Page extract: Begin
I made this dish for husb and me for dinner on Good Friday, following an utterly pleasant, boy free day sitting in bird hides in Goldcliff (part of the wetlands reserves near Newport) with binoculars, surrounded by silence except for the calling of lapwings and general sounds made by preening waders (including beautiful avocets); a trip to B&Q to purchase plants and shrubs for the front garden; and a visit to husb's work for him to remove some models from the 3D printer (exciting stuff!). All the sorts of things you cannot do with two small boys following and fiddling.
This was another superbly simple recipe from Hugh F-W, to which I added chicken breast just to make it a little more substantial for an evening meal. Here are the main ingredients...
Page extract: End
- **Problem to solve**
Please answer these about the Good Friday dinner post:
1. Where were the bird hides the writer sat in?
2. Whose recipe was the dish?
3. What did the writer add to it?
Data below: Begin
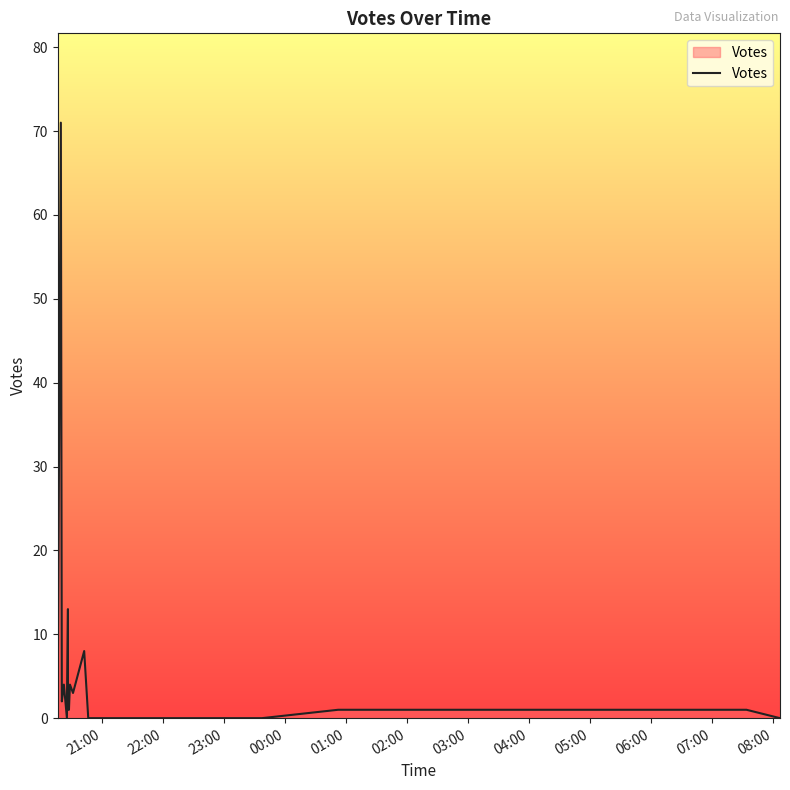

Rank the categories by value from highest to lowest.

2019-09-04 20:19, 2019-09-04 20:26, 2019-09-04 20:42, 2019-09-04 20:28, 2019-09-04 20:16, 2019-09-04 20:22, 2019-09-04 20:31, 2019-09-04 20:20, 2019-09-04 20:26, 2019-09-05 07:34, 2019-09-05 00:52, 2019-09-04 20:27, 2019-09-04 20:46, 2019-09-04 20:25, 2019-09-04 21:38, 2019-09-05 08:07, 2019-09-04 23:37, 2019-09-04 23:05, 2019-09-04 22:23, 2019-09-04 21:49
Data below: End
- **Answer to this problem**
1. Goldcliff, part of the wetlands reserves near Newport
2. Hugh F-W
3. Chicken breast